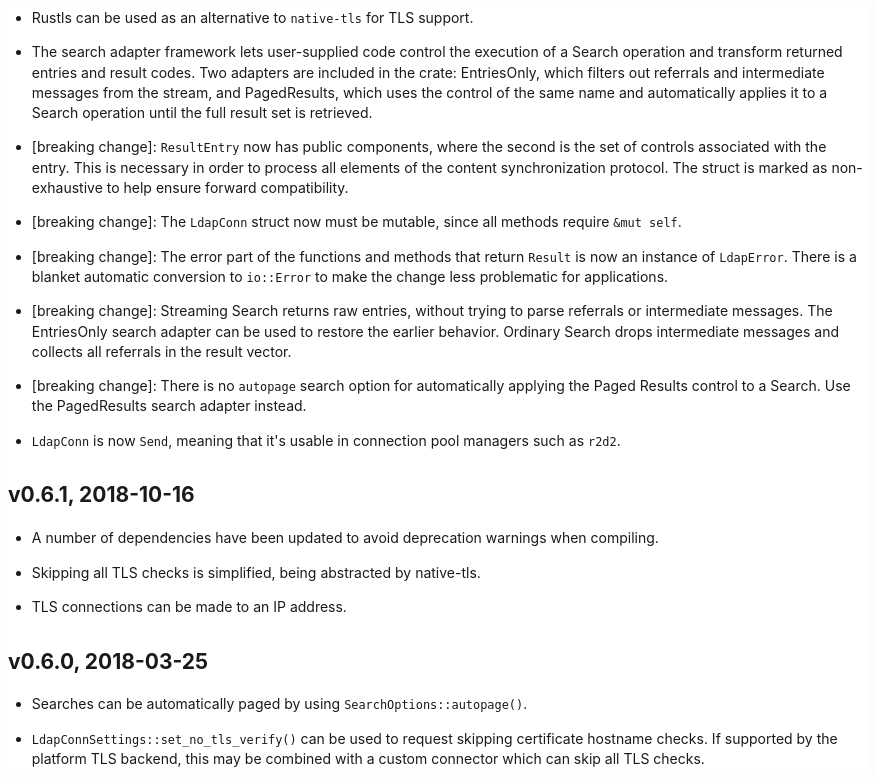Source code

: * Rustls can be used as an alternative to `native-tls` for
  TLS support.

* The search adapter framework lets user-supplied code control
  the execution of a Search operation and transform returned
  entries and result codes. Two adapters are included in the
  crate: EntriesOnly, which filters out referrals and
  intermediate messages from the stream, and PagedResults,
  which uses the control of the same name and automatically
  applies it to a Search operation until the full result set
  is retrieved.

* [breaking change]: `ResultEntry` now has public components,
  where the second is the set of controls associated with the
  entry. This is necessary in order to process all elements of
  the content synchronization protocol. The struct is marked
  as non-exhaustive to help ensure forward compatibility.

* [breaking change]: The `LdapConn` struct now must be mutable,
  since all methods require `&mut self`.

* [breaking change]: The error part of the functions and methods
  that return `Result` is now an instance of `LdapError`. There is
  a blanket automatic conversion to `io::Error` to make the change
  less problematic for applications.

* [breaking change]: Streaming Search returns raw entries, without
  trying to parse referrals or intermediate messages. The
  EntriesOnly search adapter can be used to restore the earlier
  behavior. Ordinary Search drops intermediate messages and collects
  all referrals in the result vector.

* [breaking change]: There is no `autopage` search option for
  automatically applying the Paged Results control to a Search.
  Use the PagedResults search adapter instead.

* `LdapConn` is now `Send`, meaning that it's usable in connection
  pool managers such as `r2d2`.

## v0.6.1, 2018-10-16

* A number of dependencies have been updated to avoid
  deprecation warnings when compiling.

* Skipping all TLS checks is simplified, being abstracted
  by native-tls.

* TLS connections can be made to an IP address.

## v0.6.0, 2018-03-25

* Searches can be automatically paged by using
  `SearchOptions::autopage()`.

* `LdapConnSettings::set_no_tls_verify()` can be used to
  request skipping certificate hostname checks. If supported
  by the platform TLS backend, this may be combined with a
  custom connector which can skip all TLS checks.
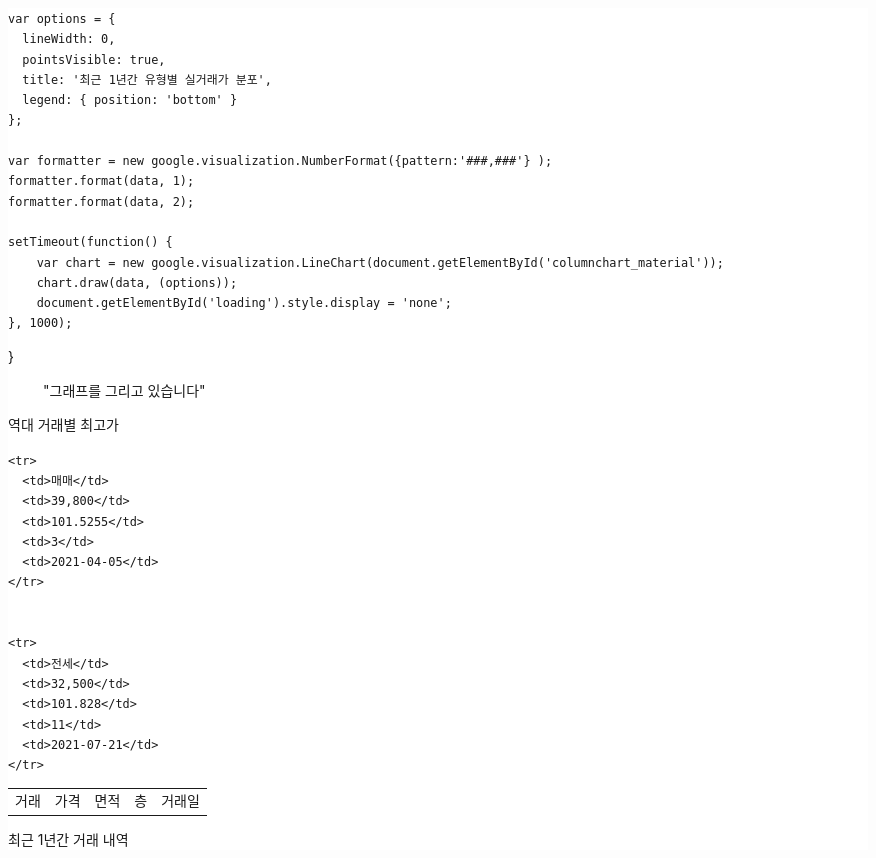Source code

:     var options = {
      lineWidth: 0,
      pointsVisible: true,    
      title: '최근 1년간 유형별 실거래가 분포',
      legend: { position: 'bottom' }
    };

    var formatter = new google.visualization.NumberFormat({pattern:'###,###'} );
    formatter.format(data, 1);
    formatter.format(data, 2);
    
    setTimeout(function() {
        var chart = new google.visualization.LineChart(document.getElementById('columnchart_material'));
        chart.draw(data, (options));
        document.getElementById('loading').style.display = 'none';
    }, 1000);


  }
</script>


<div id="loading" style="z-index:20; display: block; margin-left: 35px">"그래프를 그리고 있습니다"</div>
<div id="columnchart_material" style="width: 95%; margin-left: -35px; display: block"></div>

역대 거래별 최고가
<table class="sortable">
    <tr>
      <td>거래</td>
      <td>가격</td>
      <td>면적</td>
      <td>층</td>
      <td>거래일</td>
    </tr>
    
    <tr>
      <td>매매</td>
      <td>39,800</td>
      <td>101.5255</td>
      <td>3</td>
      <td>2021-04-05</td>
    </tr>
        
    
    <tr>
      <td>전세</td>
      <td>32,500</td>
      <td>101.828</td>
      <td>11</td>
      <td>2021-07-21</td>
    </tr>
        
    
</table>

최근 1년간 거래 내역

Brief - A complete answer reproduces every line of the records in which the word "checks" occurs.

Task result -
* Skipping all TLS checks is simplified, being abstracted
  request skipping certificate hostname checks. If supported
  custom connector which can skip all TLS checks.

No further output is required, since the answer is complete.